With this setting, the encoder does not resize the frame or change the resolution from that of the source, which is the NTSC CCIR-601 resolution of 720 x 480. If you were to encode the stream at this point, the frame would be wider than the 4:3 ratio and the picture would appear stretched horizontally, as in the Resize: none frame in Figure 8.
On the Video Size tab, in the Pixel aspect ratio box, click DV NTSC 4:3 (10:11), and then click Apply.
Even though there are 720 pixels running horizontally, each pixel is slightly narrower than a square pixel so that the image is displayed in the correct 4:3 ratio.
Encode the file.
As you encode the file, the Video panel displays the frames with square pixels. After the encoder finishes, open the file in Windows Media Player 9 Series. The video is rendered with nonsquare pixels and the correct frame aspect ratio.
With a horizontal resolution of 720, the image has more detail than it would with square pixels. Consequently, the output file is slightly larger and the video plays back at a higher bit rate. If this is a problem, you can capture by converting to square pixels and a lower resolution. To do this, resize the frame to a 4:3 ratio, such as 640 x 480, and do not select the Allow nonsquare pixels check box.
The anamorphic technique was first used in film to fit widescreen movies into a standard film frame. To make the system work, special lenses are used to squeeze the image into the frame, and then unsqueeze the image in the theater. You can use the technique with Windows Media files and streams by changing settings in the encoder to use nonsquare pixels. By using nonsquare pixels and resolution settings, you can create custom frame aspect ratios. There are two reasons why you might want to do this. First, you can use a custom frame shape and size as a creative tool to complement a design. For example, you could encode a video to play back with a widescreen aspect ratio.
Figure 9 shows a normal image with an aspect ratio of 16:9, and the image squeezed to half its size.
Figure 9. Anamorphic video squeezed and the normal aspect ratio
Secondly, you can use anamorphic video to reduce bit rate and file size. The image on the left contains exactly half the data of the typical image. By cutting horizontal resolution in half and then using a pixel aspect ratio of 2:1, you greatly reduce the bit rate of the video stream. As an alternative, you can encode with the same bit rate that was used with the normal image, and then use the extra bit rate to increase the image quality and frame rate. Reducing image data does cause a reduction in horizontal resolution. However, you can use this technique in moderation to create a balance between the quality that you want and the bit rate that you must have.
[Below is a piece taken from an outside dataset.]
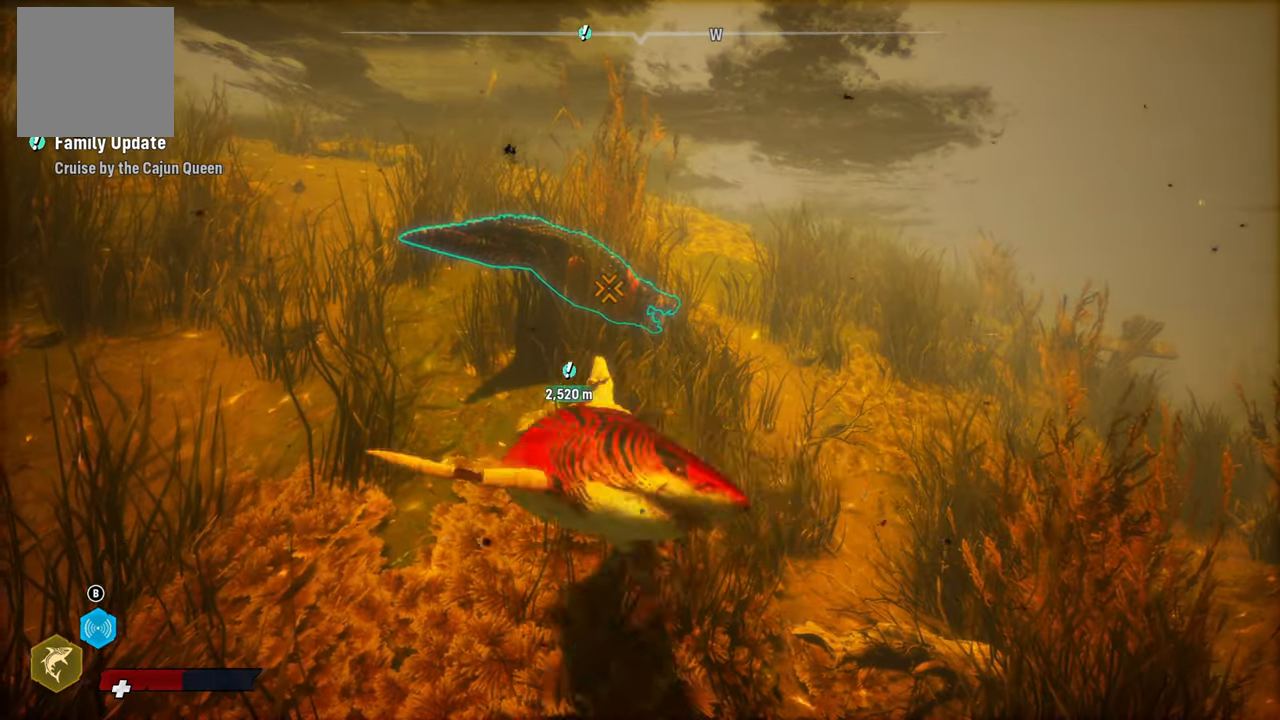
{"buttons": [], "left_stick": "up-left", "right_stick": "center", "events": [[400, "left_stick", "up"], [480, "left_stick", "up-left"]]}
A frame aspect ratio of 16:9 is the standard that is used in high definition television. With a horizontal resolution of 720 pixels, you would need a vertical resolution of 405 pixels to achieve a 16:9 ratio with square pixels. However, you can use a resolution of 720 x 480 and a long pixel shape, often without noticeable video artifacts, when you use nonsquare pixels and the anamorphic technique. Figure 10 illustrates the encoding process.
Figure 10. Using nonsquare pixels for anamorphic video
To encode a file by using the anamorphic technique, use the procedure in the previous section. For the source, use the NTSC16X9_720X480_PAR40X33.avi sample file, and then click DV NTSC 16:9 (40:33) in step 8.
The video that is in the sample AVI file has a frame aspect ratio of 16:9 with a resolution of 720 x 480. When you play back the AVI file in Windows Media Player, it is rendered with square pixels and appears squeezed. After you encode the AVI file with a pixel aspect ratio of 40:33, the video is stretched back to its original 16:9 shape. Because the amount of squeezing and unsqueezing is moderate, you are not as likely to notice image artifacts.
Try encoding the other sample files. The title of each file includes the analog video standard, frame aspect ratio of the video, resolution, and pixel aspect ratio. Use the procedure in the previous section to change the pixel aspect ratio to create final files that play correctly in Windows Media Player 9 Series.